For those of us who didn't have home videos or whose parents used a tripod or had a steady hand when we were a kid, we can't stand these movies. Unfortunately I think we're becoming the minority as shaky cell phone camera videos have proliferated.

You saw a similar thing when HDTVs came out with frame interpolation to smooth the motion on 24 fps movies. People were used to "movies" being 24 fps, and "TV shows" 60 fps. They instantly hated it when the effect blurred the lines on their favorite movies, labeling it the soap opera effect.


RE: One of the best moment
By MrBlastman on 3/3/2014 3:49:21 PM , Rating: 2
Quite possibly you are right. I can't handle the shaky-cam, though. My eyes and brain process visual stimuli slower than the average person so I compensate with my hearing. When it gets shaky... it gets too blurry for me to follow.

I haven't noticed this on our new HDTV, though--but I haven't watched a lot of older movies on it yet as well, with a four year old, the majority of films I enjoy aren't suitable for a child of that age.

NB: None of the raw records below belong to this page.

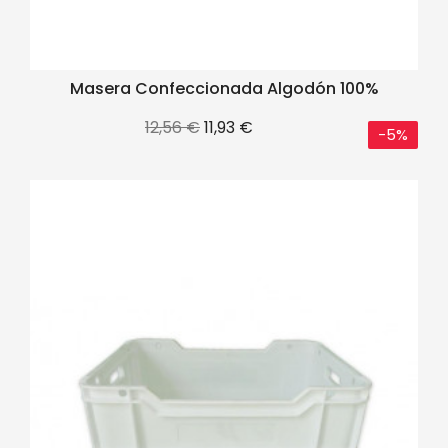
Masera Confeccionada Algodón 100%
Precio
Precio
12,56 €
11,93 €
-5%
base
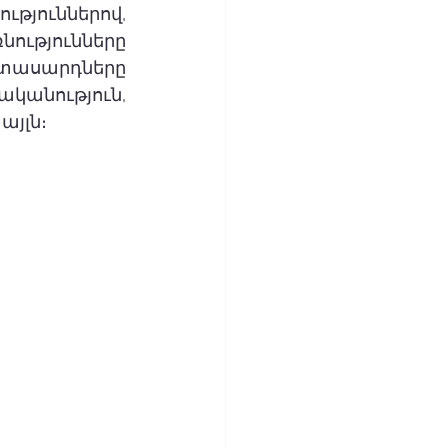
ուններով, 
ւթյունները 
իտասարդները 
կանություն, 
յլն։ 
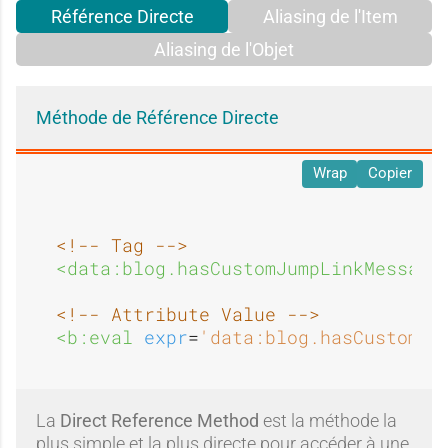
r
r
n
m
Référence Directe
Aliasing de l'Item
Aliasing de l'Objet
i
i
n
e
Méthode de Référence Directe
Wrap
Copier
m
m
é
n
<!-- Tag -->
<data:blog.hasCustomJumpLinkMessage
e
e
t
<!-- Attribute Value -->
<b:eval 
expr
=
'data:blog.hasCustomJu
n
n
La
Direct Reference Method
est la méthode la
plus simple et la plus directe pour accéder à une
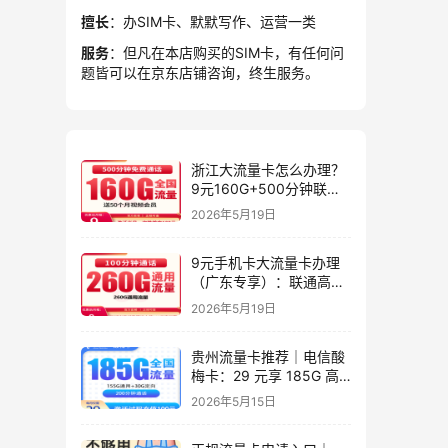
擅长
：办SIM卡、默默写作、运营一类
服务
：但凡在本店购买的SIM卡，有任何问
题皆可以在京东店铺咨询，终生服务。
浙江大流量卡怎么办理？
9元160G+500分钟联通
星屿卡
2026年5月19日
9元手机卡大流量卡办理
（广东专享）：联通高性
价比套餐实测指南
2026年5月19日
贵州流量卡推荐｜电信酸
梅卡：29 元享 185G 高
速流量 + 200 分钟，长期
2026年5月15日
套餐，贵州专属高性价比
之选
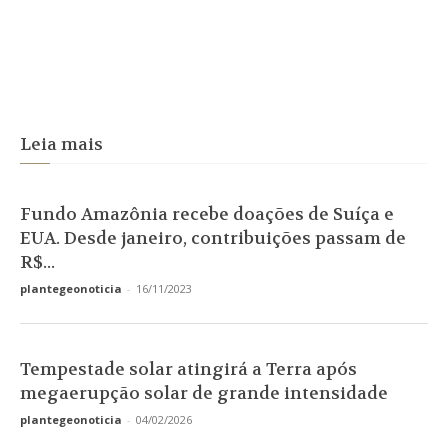
Leia mais
Fundo Amazônia recebe doações de Suíça e
EUA. Desde janeiro, contribuições passam de
R$...
plantegeonoticia
-
16/11/2023
Tempestade solar atingirá a Terra após
megaerupção solar de grande intensidade
plantegeonoticia
-
04/02/2026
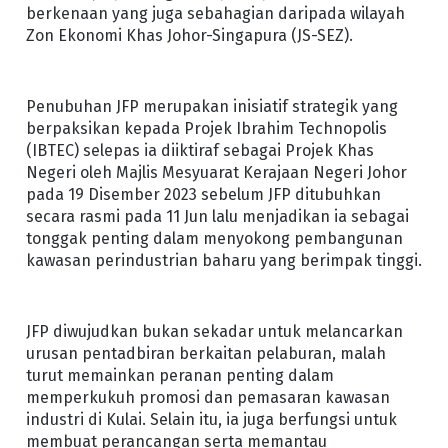
berkenaan yang juga sebahagian daripada wilayah
Zon Ekonomi Khas Johor-Singapura (JS-SEZ).
Penubuhan JFP merupakan inisiatif strategik yang
berpaksikan kepada Projek Ibrahim Technopolis
(IBTEC) selepas ia diiktiraf sebagai Projek Khas
Negeri oleh Majlis Mesyuarat Kerajaan Negeri Johor
pada 19 Disember 2023 sebelum JFP ditubuhkan
secara rasmi pada 11 Jun lalu menjadikan ia sebagai
tonggak penting dalam menyokong pembangunan
kawasan perindustrian baharu yang berimpak tinggi.
JFP diwujudkan bukan sekadar untuk melancarkan
urusan pentadbiran berkaitan pelaburan, malah
turut memainkan peranan penting dalam
memperkukuh promosi dan pemasaran kawasan
industri di Kulai. Selain itu, ia juga berfungsi untuk
membuat perancangan serta memantau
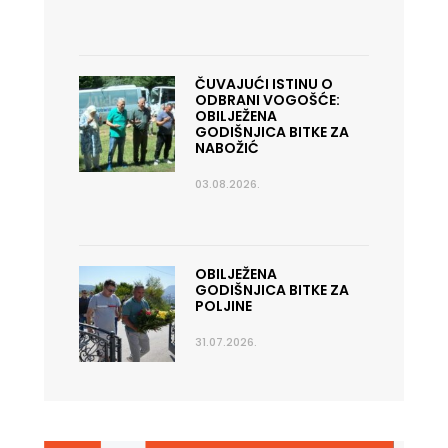
ČUVAJUĆI ISTINU O
ODBRANI VOGOŠĆE:
OBILJEŽENA
GODIŠNJICA BITKE ZA
NABOŽIĆ
03.08.2026.
OBILJEŽENA
GODIŠNJICA BITKE ZA
POLJINE
31.07.2026.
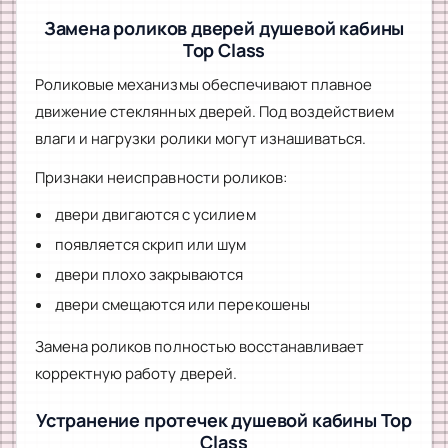
Замена роликов дверей душевой кабины
Top Class
Роликовые механизмы обеспечивают плавное
движение стеклянных дверей. Под воздействием
влаги и нагрузки ролики могут изнашиваться.
Признаки неисправности роликов:
двери двигаются с усилием
появляется скрип или шум
двери плохо закрываются
двери смещаются или перекошены
Замена роликов полностью восстанавливает
корректную работу дверей.
Устранение протечек душевой кабины Top
Class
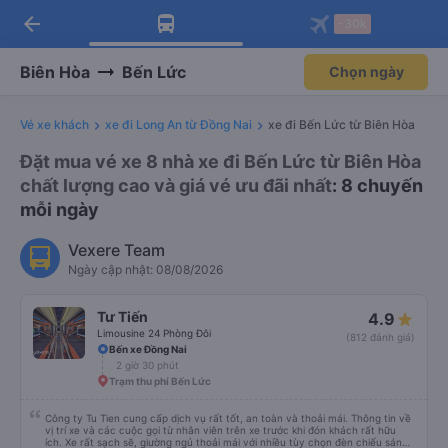
arrow_back
Tải app Vexere ngay!
Tải app Vexere
-30k
Mở app
Mở app
Nhận ưu đãi thành viên độc
-30k/ghế khi đặt vé máy bay qua
quyền
app
Biên Hòa
Bến Lức
Chọn ngày
Vé xe khách
xe đi Long An từ Đồng Nai
xe đi Bến Lức từ Biên Hòa
Đặt mua vé xe 8 nhà xe đi Bến Lức từ Biên Hòa
chất lượng cao và giá vé ưu đãi nhất
: 8 chuyến
mỗi ngày
Vexere Team
Ngày cập nhật: 08/08/2026
Tư Tiến
4.9
Limousine 24 Phòng Đôi
(812 đánh giá)
Bến xe Đồng Nai
2 giờ 30 phút
Trạm thu phí Bến Lức
Công ty Tu Tien cung cấp dịch vụ rất tốt, an toàn và thoải mái. Thông tin về
vị trí xe và các cuộc gọi từ nhân viên trên xe trước khi đón khách rất hữu
ích. Xe rất sạch sẽ, giường ngủ thoải mái với nhiều tùy chọn đèn chiếu sáng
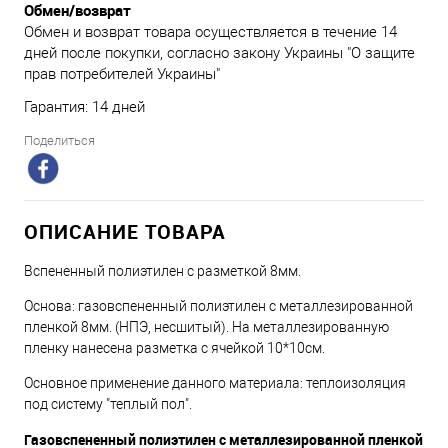
Обмен/возврат
Обмен и возврат товара осуществляется в течение 14
дней после покупки, согласно закону Украины "О защите
прав потребителей Украины"
Гарантия: 14 дней
Поделиться
ОПИСАНИЕ ТОВАРА
Вспененный полиэтилен с разметкой 8мм.
Основа: газовспененный полиэтилен с металлезированной
пленкой 8мм. (НПЭ, несшитый). На металлезированную
пленку нанесена разметка с ячейкой 10*10см.
Основное применение данного материала: теплоизоляция
под систему "теплый пол".
Газовспененный полиэтилен с металлезированной пленкой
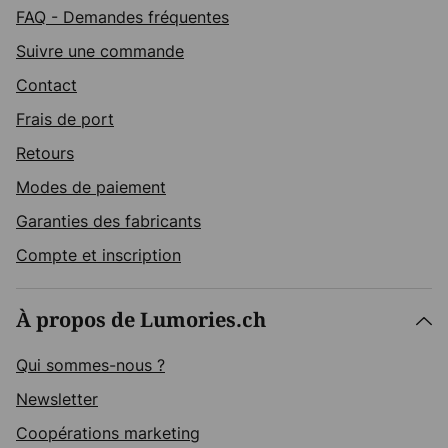
FAQ - Demandes fréquentes
Suivre une commande
Contact
Frais de port
Retours
Modes de paiement
Garanties des fabricants
Compte et inscription
À propos de Lumories.ch
Qui sommes-nous ?
Newsletter
Coopérations marketing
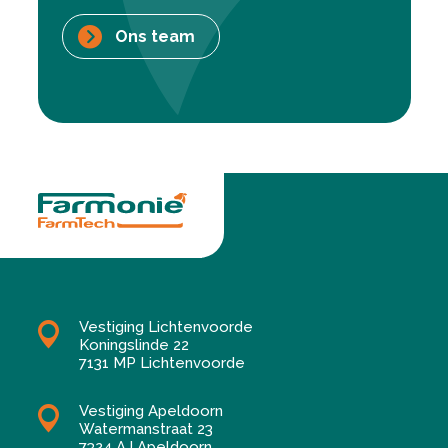
Ons team
Vestiging Lichtenvoorde
Koningslinde 22
7131 MP Lichtenvoorde
Vestiging Apeldoorn
Watermanstraat 23
7324 AJ Apeldoorn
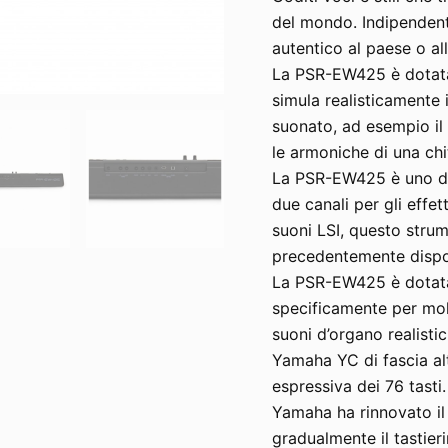
del mondo. Indipendente
autentico al paese o al
La PSR-EW425 è dotata 
simula realisticamente 
suonato, ad esempio il 
le armoniche di una chi
La PSR-EW425 è uno dei
due canali per gli effet
suoni LSI, questo strume
precedentemente disponi
La PSR-EW425 è dotata
specificamente per molti
suoni d’organo realisti
Yamaha YC di fascia a
espressiva dei 76 tasti.
Yamaha ha rinnovato il 
gradualmente il tastier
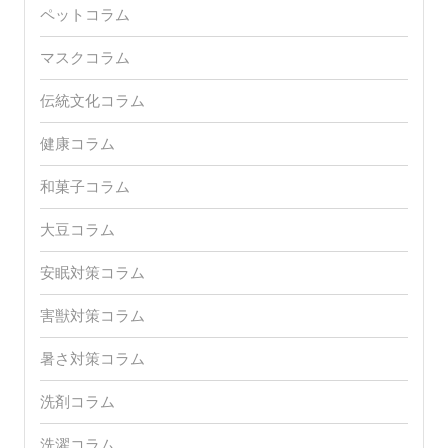
ペットコラム
マスクコラム
伝統文化コラム
健康コラム
和菓子コラム
大豆コラム
安眠対策コラム
害獣対策コラム
暑さ対策コラム
洗剤コラム
洗濯コラム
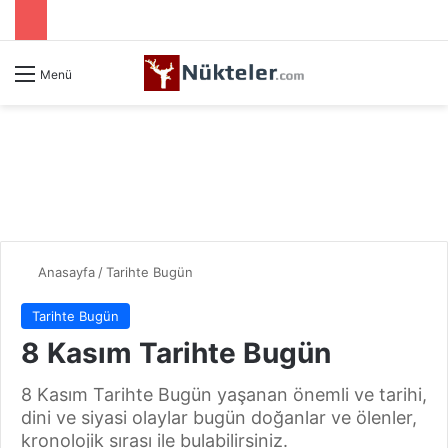
Menü
Anasayfa
/
Tarihte Bugün
Tarihte Bugün
8 Kasım Tarihte Bugün
8 Kasım Tarihte Bugün yaşanan önemli ve tarihi,
dini ve siyasi olaylar bugün doğanlar ve ölenler,
kronolojik sırası ile bulabilirsiniz.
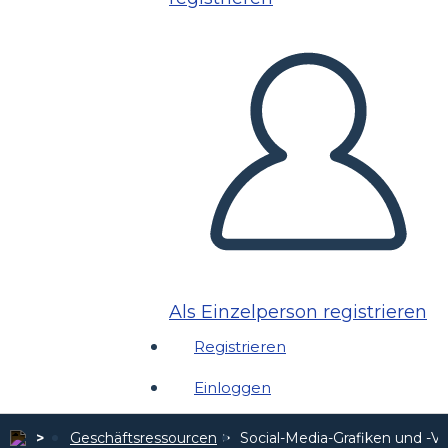
Als Einzelperson registrieren
Registrieren
Einloggen
Geschäftsressourcen
Social-Media-Grafiken und -V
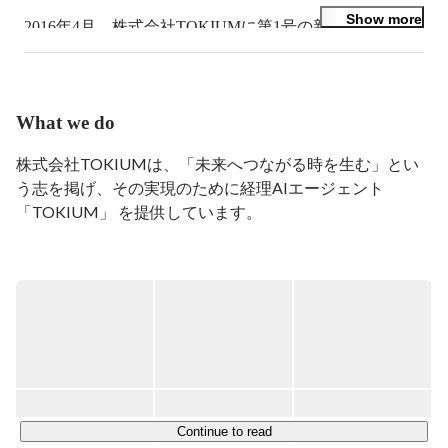
Show more
2016年4月、株式会社TOKIUMに第1号の新卒として入
社し、エンジニアとしてのキャリアをスタート。

入社して数ヶ月、当時のAndroid開発チームのリーダー
が転職し、なし崩し的にリードエンジニアの立場へと昇
格する。

What we do
2016年夏頃、組織が崩壊し人員不足に陥ったWeb開発チ
ームに、Rails・JavaScriptともに未経験だったにも関わ
株式会社TOKIUMは、「未来へつながる時を生む」とい
らず突っ込まれ、死ぬ気でキャッチアップをする。

う志を掲げ、その実現のために経理AIエージェント
「TOKIUM」 を提供しています。

会社が瀕死の状態から復活を遂げた後は、積極的に外部
のイベントへの参加・登壇を重ね、外の世界から貪欲に
知識を収集すること、またITの世界で自分がどの位置に
この経理AIエージェントは、10年以上かけて培った「人
いるのか定期的に確認をすることを意識している。

力×テクノロジー」の知見を活かした新しい形のBtoBプロ
ダクトです。

プログラミング言語は、特にKotlinを愛している。2020
AIと経理のプロスタッフが連携し、お客様に代わって自律
年のGWにはKotlinのContributorにもなった(該当Pull 
的に経理作業を実行。

Request: https://github.com/JetBrains/kotlin/pull/3362)。その
他Ktorやkotlin-wrappers等、Kotlin製のフレームワーク・
これにより、あらゆるビジネスパーソンが定型業務から解
ライブラリにいくつかcommitをしている。

放され、より付加価値の高い業務に集中できる時間を生み
出すことで、日本全体の生産能力向上に貢献することを目
Continue to read
アイドルマスターが大好き。担当は速水奏・真壁瑞希・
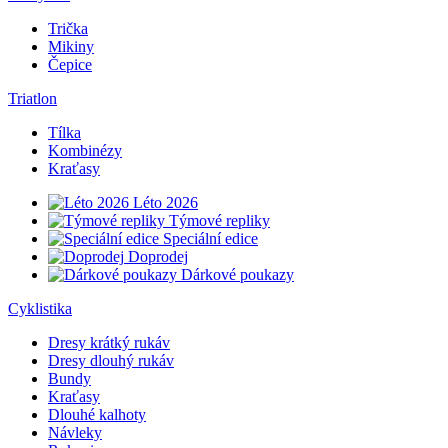
Trička
Mikiny
Čepice
Triatlon
Tílka
Kombinézy
Kraťasy
Léto 2026
Týmové repliky
Speciální edice
Doprodej
Dárkové poukazy
Cyklistika
Dresy krátký rukáv
Dresy dlouhý rukáv
Bundy
Kraťasy
Dlouhé kalhoty
Návleky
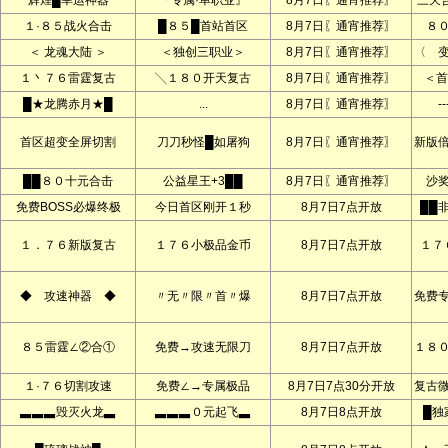
辉煌█幸运神器
『专属·单职业』
8月7日〖通宵推荐〗
三天
１·８５战火合击
█８５█首站首区
8月7日〖通宵推荐〗
８
＜ 龙魂大陆 ＞
＜独创三职业＞
8月7日〖通宵推荐〗
〈 
１丶７６雷霆复古
╲１８０开天复古
8月7日〖通宵推荐〗
＜首
█★龙腾赤月★█
...
8月7日〖通宵推荐〗
--
首区超变全屏切割
刀刀秒怪█如屠狗
8月7日〖通宵推荐〗
新版
██８０十元合击
公益星王+3██
8月7日〖通宵推荐〗
沙
免费BOSS必爆终极
今日首区刚开１秒
8月7日7点开放
██
１．７６新版复古
１７６小极品金币
8月7日7点开放
１７
◆ 攻速神器 ◆
〃无〃限〃首〃爆
8月7日7点开放
免费
８５雷霆∠②合①
免费→攻速无限刀
8月7日7点开放
１８
１·７６切割攻速
免费∠→专属极品
8月7日7点30分开放
复古
▃▃▃毁灭火龙▃
▃▃▃０元起飞▃
8月7日8点开放
█独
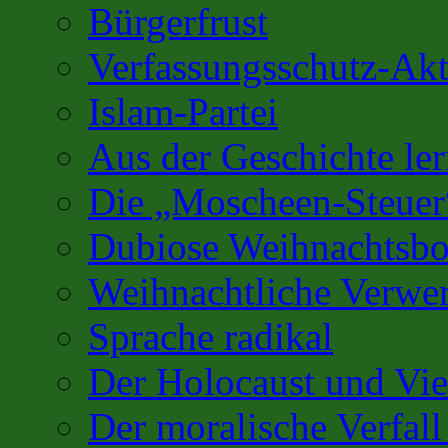
Bürgerfrust
Verfassungsschutz-Akt
Islam-Partei
Aus der Geschichte l
Die „Moscheen-Steuer
Dubiose Weihnachtsbo
Weihnachtliche Verwe
Sprache radikal
Der Holocaust und Vi
Der moralische Verfall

RE: One of the best moment
By thurston2 on 3/3/2014 9:15:49 PM , Rating: 2
Imagine that your brain processes slower than the average human.


RE: One of the best moment
By Reclaimer77 on 3/3/2014 4:47:24 PM , Rating: 2
They use shaky cam because it's cheaper and easier to do than setting up a solid shot with camera gurneys and booms etc etc.

Cheap and easy, take no risks. The slogan of modern-day Hollywood.